37      Vastgesteld moet worden dat in het hoofdgeding een vennootschap naar Nederlands recht die haar feitelijke bestuurszetel buiten het Nederlandse grondgebied wil verplaatsen, in het kader van de uitoefening van het recht dat haar door artikel 49 VWEU wordt gewaarborgd, een liquiditeitsnadeel ondervindt in vergelijking met een vergelijkbare vennootschap die haar feitelijke bestuurszetel in Nederland behoudt. Krachtens de nationale regeling die in het hoofdgeding aan de orde is, leidt de verplaatsing van de feitelijke bestuurszetel van een vennootschap naar Nederlands recht immers tot de onmiddellijke belasting van de latente meerwaarden in de verplaatste activa, terwijl dergelijke meerwaarden niet worden belast wanneer een dergelijke vennootschap haar zetel binnen het Nederlandse grondgebied verplaatst. De meerwaarden in de activa van een vennootschap die overgaat tot een verplaatsing van haar zetel binnen de betrokken lidstaat worden pas belast wanneer en voor zover zij daadwerkelijk worden gerealiseerd. Dit verschil in behandeling wat de heffing op de meerwaarden betreft, is dusdanig dat het een vennootschap naar Nederlands recht zal ontmoedigen om haar zetel naar een andere lidstaat te verplaatsen (zie in die zin reeds aangehaalde arresten de Lasteyrie du Saillant, punt 46, en N, punt 35).

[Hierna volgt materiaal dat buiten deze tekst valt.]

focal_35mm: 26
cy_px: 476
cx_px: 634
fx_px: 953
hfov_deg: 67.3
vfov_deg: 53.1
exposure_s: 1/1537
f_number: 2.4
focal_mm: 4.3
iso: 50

38      Het aldus geconstateerde verschil in behandeling wordt niet verklaard door een objectief verschil tussen de situaties. Vanuit het oogpunt van de regelgeving van een lidstaat die de op haar grondgebied aangegroeide meerwaarden wil belasten, is de situatie van een naar het recht van genoemde lidstaat opgerichte vennootschap die haar zetel naar een andere lidstaat wil verplaatsen, immers vergelijkbaar met die van een vennootschap die eveneens naar het recht van de eerste lidstaat is opgericht en die haar zetel in die lidstaat wil behouden, voor zover het de belasting betreft van de meerwaarden in de activa die in de eerste lidstaat zijn aangegroeid vóór de zetelverplaatsing.

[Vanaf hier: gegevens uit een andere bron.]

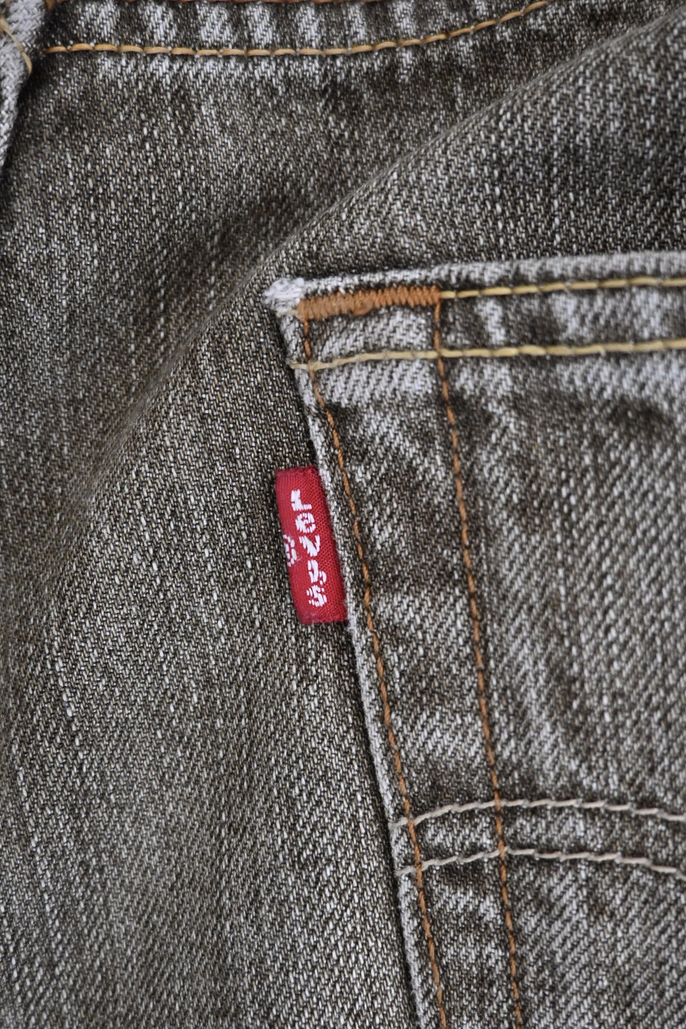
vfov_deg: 73.7
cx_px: 343
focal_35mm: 24
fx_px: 686
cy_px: 514
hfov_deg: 53.1
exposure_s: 1/20
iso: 1600
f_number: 3.5
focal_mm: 16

39      De Spaanse, de Franse en de Portugese regering zetten uiteen dat een vennootschap zoals verzoekster in het hoofdgeding geen enkel nadeel ondervindt ten opzichte van een vennootschap die haar zetel binnen een lidstaat heeft verplaatst. Gelet op het feit dat de koerswinst in Nederlandse gulden op een vordering in ponden sterling zal zijn verdwenen op het moment van de verplaatsing van de feitelijke bestuurszetel van National Grid Indus naar het Verenigd Koninkrijk, zal deze vennootschap volgens genoemde regeringen over een gerealiseerde meerwaarde zijn belast. Een zetelverplaatsing binnen de betrokken lidstaat zou daarentegen geen aanleiding hebben gegeven tot de realisatie van een meerwaarde.

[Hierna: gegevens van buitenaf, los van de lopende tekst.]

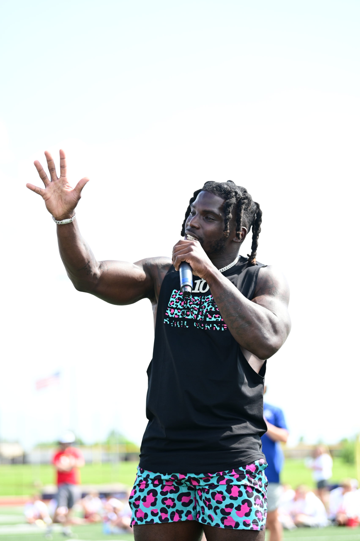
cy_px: 270
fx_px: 1292
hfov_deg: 15.9
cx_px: 180
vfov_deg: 23.7
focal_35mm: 86
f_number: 2.8
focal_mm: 86
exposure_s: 1/1000
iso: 200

40      Een dergelijk betoog moet worden afgewezen. De heffing die in het hoofdgeding aan de orde is, ziet niet op gerealiseerde meerwaarden. De koerswinst die in het kader van het hoofdgeding wordt belast, heeft immers betrekking op een latente meerwaarde die voor National Grid Indus geen inkomsten heeft opgeleverd. Een dergelijk latente meerwaarde zou niet zijn belast, indien National Grid Indus haar feitelijke bestuurszetel binnen het Nederlandse grondgebied zou hebben verplaatst.

41      Hieruit volgt dat het verschil in behandeling waaraan, in het kader van de nationale bepalingen die in het hoofdgeding aan de orde zijn, de vennootschappen naar Nederlands recht die hun feitelijke bestuurszetel naar een andere lidstaat verplaatsen worden onderworpen ten opzichte van de vennootschappen naar Nederlands recht die hun feitelijke bestuurszetel binnen het Nederlandse grondgebied verplaatsen, een in beginsel door de Verdragsbepalingen inzake de vrijheid van vestiging verboden beperking vormt.

 Rechtvaardiging van de beperking van de vrijheid van vestiging

42      Volgens vaste rechtspraak is een beperking van de vrijheid van vestiging slechts toelaatbaar wanneer zij gerechtvaardigd is uit hoofde van dwingende vereisten van algemeen belang. Daarenboven moet in een dergelijk geval de beperking geschikt zijn om het nagestreefde doel te verwezenlijken en mag zij niet verder gaan dan nodig is voor het bereiken van dat doel (arresten van 13 december 2005, Marks & Spencer, C‑446/03, Jurispr. blz. I‑10837, punt 35; 12 september 2006, Cadbury Schweppes en Cadbury Schweppes Overseas, C‑196/04, Jurispr. blz. I‑7995, punt 47; 13 maart 2007, Test Claimants in the Thin Cap Group Litigation, C‑524/04, Jurispr. blz. I‑2107, punt 64, en 18 juni 2009, Aberdeen Property Fininvest Alpha, C‑303/07, Jurispr. blz. I‑5145, punt 57).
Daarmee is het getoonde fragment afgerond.